The Company’s deposits are made with banks located in the PRC. They do not carry federal deposit insurance and may be subject to loss of the banks become insolvent.

 

Since the Company’s inception, the age of account receivables has been less than one year indicating that the Company is subject to minimal risk borne from credit extended to customers.

 

B.

Interest risk

 

The company is subject to interest rate risk when short term loans become due and require refinancing.

 

C.

Economic and political risks

 

The Company’s operations are conducted in the PRC. Accordingly, the Company’s business, financial condition, and results of operations may be influenced by changes in the political, economic, and legal environments in the PRC.

 

The Company’s operations in the PRC are subject to special considerations and significant risks not typically associated with companies in North America and Western Europe. These include risks associated with, among others, the political, economic and legal environment and foreign currency exchange. The Company’s results may be adversely affected by changes in the political and social conditions in the PRC, and by changes in governmental policies with respect to laws and regulations, anti-inflationary measures, currency conversion, remittances abroad, and rates and methods of taxation, among other things.

 

D.

Environmental risks

 

The Company has procured environmental licenses required by the PRC government. The Company has both a water treatment facility for water used in its production process and secure transportation to remove waste off site. In the event of an accident, the Company has purchased insurance to cover potential damage to employees, equipment, and local environment.

 

E.

Inflation Risk

 

Management monitors changes in prices levels. Historically inflation has not materially impacted the company’s financial statements; however, significant increases in the price of raw materials and labor that cannot be passed to the Company’s customers could adversely impact the Company’s results of operations.

 

11. Subsequent Events

 

The Company evaluates subsequent events that have occurred after the balance sheet date but before the financial statements are issued.
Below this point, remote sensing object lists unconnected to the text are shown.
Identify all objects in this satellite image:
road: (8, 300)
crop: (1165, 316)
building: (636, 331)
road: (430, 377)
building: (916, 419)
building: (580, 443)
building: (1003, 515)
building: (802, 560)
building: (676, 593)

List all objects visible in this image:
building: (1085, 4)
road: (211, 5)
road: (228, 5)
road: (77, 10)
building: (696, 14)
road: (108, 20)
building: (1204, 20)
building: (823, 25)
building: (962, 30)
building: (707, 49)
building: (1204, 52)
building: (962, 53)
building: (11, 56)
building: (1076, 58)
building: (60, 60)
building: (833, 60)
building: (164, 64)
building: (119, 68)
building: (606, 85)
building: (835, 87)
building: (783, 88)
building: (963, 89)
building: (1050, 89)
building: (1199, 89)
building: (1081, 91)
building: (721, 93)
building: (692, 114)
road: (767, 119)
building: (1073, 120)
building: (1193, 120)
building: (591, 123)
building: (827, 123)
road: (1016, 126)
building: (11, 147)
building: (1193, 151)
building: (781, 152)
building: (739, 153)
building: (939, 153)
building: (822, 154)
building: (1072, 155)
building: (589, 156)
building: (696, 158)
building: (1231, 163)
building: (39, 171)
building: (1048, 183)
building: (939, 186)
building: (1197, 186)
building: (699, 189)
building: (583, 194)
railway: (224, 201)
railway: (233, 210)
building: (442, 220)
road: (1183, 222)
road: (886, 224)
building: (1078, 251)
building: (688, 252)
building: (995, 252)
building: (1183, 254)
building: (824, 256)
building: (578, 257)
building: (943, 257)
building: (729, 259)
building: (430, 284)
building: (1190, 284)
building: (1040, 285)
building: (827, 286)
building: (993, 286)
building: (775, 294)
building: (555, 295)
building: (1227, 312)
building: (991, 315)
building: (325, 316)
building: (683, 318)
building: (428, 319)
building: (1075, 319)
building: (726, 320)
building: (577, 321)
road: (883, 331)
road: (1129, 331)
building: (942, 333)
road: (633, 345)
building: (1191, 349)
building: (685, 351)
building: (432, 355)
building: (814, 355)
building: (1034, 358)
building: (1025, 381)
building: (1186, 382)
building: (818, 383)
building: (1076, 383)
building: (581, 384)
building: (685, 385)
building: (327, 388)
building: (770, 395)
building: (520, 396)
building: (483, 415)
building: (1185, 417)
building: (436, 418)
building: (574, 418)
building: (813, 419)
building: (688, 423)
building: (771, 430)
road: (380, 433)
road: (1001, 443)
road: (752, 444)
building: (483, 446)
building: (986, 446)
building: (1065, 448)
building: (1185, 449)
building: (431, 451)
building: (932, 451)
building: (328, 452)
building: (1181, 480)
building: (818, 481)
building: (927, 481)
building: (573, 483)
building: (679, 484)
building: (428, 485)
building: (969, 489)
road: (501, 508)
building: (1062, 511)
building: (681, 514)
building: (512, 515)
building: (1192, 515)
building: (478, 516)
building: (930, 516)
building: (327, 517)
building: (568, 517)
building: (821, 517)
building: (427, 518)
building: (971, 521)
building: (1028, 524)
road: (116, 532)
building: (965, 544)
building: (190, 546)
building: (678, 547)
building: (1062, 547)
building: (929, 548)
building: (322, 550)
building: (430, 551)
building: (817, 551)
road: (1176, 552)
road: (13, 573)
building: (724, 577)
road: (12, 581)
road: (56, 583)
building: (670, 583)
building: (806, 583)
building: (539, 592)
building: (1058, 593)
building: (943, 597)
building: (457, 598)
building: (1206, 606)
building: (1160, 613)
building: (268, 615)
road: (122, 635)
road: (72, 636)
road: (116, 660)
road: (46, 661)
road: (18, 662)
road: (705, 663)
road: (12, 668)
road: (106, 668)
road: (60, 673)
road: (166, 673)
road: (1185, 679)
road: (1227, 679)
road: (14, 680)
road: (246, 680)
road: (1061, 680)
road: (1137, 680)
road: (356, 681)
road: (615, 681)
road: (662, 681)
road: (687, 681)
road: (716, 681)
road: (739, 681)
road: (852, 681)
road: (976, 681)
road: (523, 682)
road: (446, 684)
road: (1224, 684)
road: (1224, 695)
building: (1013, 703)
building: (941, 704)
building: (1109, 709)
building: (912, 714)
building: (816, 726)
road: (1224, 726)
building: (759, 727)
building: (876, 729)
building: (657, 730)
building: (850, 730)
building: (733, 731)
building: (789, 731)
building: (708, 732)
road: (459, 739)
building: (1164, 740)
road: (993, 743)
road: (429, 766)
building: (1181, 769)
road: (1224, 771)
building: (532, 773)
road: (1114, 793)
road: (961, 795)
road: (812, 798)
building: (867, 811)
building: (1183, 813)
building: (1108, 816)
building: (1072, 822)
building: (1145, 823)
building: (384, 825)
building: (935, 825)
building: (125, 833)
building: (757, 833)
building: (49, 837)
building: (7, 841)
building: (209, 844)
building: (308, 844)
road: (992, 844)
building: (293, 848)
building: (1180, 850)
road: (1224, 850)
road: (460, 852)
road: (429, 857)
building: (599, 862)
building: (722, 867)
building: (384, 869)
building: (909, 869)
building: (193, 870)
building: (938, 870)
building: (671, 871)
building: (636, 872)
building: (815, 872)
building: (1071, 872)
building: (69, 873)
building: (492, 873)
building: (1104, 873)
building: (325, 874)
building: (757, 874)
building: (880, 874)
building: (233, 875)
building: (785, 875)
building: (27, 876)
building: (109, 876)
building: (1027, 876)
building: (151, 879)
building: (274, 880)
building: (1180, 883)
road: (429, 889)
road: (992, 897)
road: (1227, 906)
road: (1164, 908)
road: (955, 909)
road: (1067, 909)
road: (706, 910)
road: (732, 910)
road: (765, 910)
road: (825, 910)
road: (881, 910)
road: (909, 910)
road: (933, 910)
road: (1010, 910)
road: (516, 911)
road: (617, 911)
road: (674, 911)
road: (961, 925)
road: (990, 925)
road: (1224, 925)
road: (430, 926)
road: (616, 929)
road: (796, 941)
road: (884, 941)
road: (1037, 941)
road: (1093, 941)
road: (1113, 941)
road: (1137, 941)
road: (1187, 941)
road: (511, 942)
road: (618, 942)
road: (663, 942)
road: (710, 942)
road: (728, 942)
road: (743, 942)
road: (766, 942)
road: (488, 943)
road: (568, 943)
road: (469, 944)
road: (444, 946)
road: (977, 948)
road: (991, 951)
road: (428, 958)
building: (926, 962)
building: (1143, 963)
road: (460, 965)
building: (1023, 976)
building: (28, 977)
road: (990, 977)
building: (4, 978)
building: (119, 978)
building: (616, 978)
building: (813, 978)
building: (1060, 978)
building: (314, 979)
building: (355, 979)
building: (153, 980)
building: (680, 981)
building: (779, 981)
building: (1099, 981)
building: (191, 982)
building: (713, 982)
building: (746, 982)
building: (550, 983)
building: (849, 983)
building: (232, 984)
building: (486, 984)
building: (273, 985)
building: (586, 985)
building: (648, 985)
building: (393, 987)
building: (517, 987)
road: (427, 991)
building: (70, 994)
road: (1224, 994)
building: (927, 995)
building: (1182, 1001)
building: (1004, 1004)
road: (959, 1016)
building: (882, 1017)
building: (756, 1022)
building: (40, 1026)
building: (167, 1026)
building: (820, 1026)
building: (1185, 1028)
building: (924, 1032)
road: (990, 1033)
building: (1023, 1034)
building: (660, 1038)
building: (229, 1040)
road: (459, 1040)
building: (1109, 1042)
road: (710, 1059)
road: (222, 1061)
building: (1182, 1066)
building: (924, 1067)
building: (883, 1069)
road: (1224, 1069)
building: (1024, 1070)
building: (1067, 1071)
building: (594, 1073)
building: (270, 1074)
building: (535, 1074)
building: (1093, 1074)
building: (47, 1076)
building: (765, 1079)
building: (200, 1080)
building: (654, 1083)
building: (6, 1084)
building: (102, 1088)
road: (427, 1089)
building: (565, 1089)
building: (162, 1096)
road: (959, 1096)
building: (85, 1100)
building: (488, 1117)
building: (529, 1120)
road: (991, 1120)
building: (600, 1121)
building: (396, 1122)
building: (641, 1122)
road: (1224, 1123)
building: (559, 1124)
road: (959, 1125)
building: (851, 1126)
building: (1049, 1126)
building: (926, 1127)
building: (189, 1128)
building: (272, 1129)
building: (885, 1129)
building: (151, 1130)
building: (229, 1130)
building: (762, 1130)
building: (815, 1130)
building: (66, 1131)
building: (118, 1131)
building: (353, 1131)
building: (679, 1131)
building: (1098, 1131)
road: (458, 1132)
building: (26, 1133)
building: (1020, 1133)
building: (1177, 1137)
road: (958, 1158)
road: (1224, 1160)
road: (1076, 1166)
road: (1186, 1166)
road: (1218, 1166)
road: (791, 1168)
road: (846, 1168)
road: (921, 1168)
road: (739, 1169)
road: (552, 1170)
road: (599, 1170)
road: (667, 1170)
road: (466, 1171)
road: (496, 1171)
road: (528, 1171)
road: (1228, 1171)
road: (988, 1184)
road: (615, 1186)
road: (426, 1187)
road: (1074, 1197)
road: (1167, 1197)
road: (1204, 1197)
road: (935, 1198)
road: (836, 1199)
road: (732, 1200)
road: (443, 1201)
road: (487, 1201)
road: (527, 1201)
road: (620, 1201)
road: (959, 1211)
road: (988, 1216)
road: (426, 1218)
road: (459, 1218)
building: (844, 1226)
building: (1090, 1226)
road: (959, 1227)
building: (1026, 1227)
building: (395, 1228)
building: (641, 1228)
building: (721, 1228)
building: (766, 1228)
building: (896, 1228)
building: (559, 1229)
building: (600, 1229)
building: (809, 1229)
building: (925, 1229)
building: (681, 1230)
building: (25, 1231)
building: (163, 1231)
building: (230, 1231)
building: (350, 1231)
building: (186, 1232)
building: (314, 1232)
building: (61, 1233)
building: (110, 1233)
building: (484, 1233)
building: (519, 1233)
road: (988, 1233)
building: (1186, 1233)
There are two types of subsequent events: (1) recognized, or those that provide additional evidence with respect to conditions that existed at the date of the balance sheet, including the estimates inherent in the process of preparing financial statements, and (2) non-recognized, or those that provide evidence with respect to conditions that did not exist at the date of the balance sheet but arose subsequent to that date. The Company has evaluated subsequent events from December 31, 2017 through the date the financial statements were available to be issued and has determined that there are not any material subsequent events that require disclosure.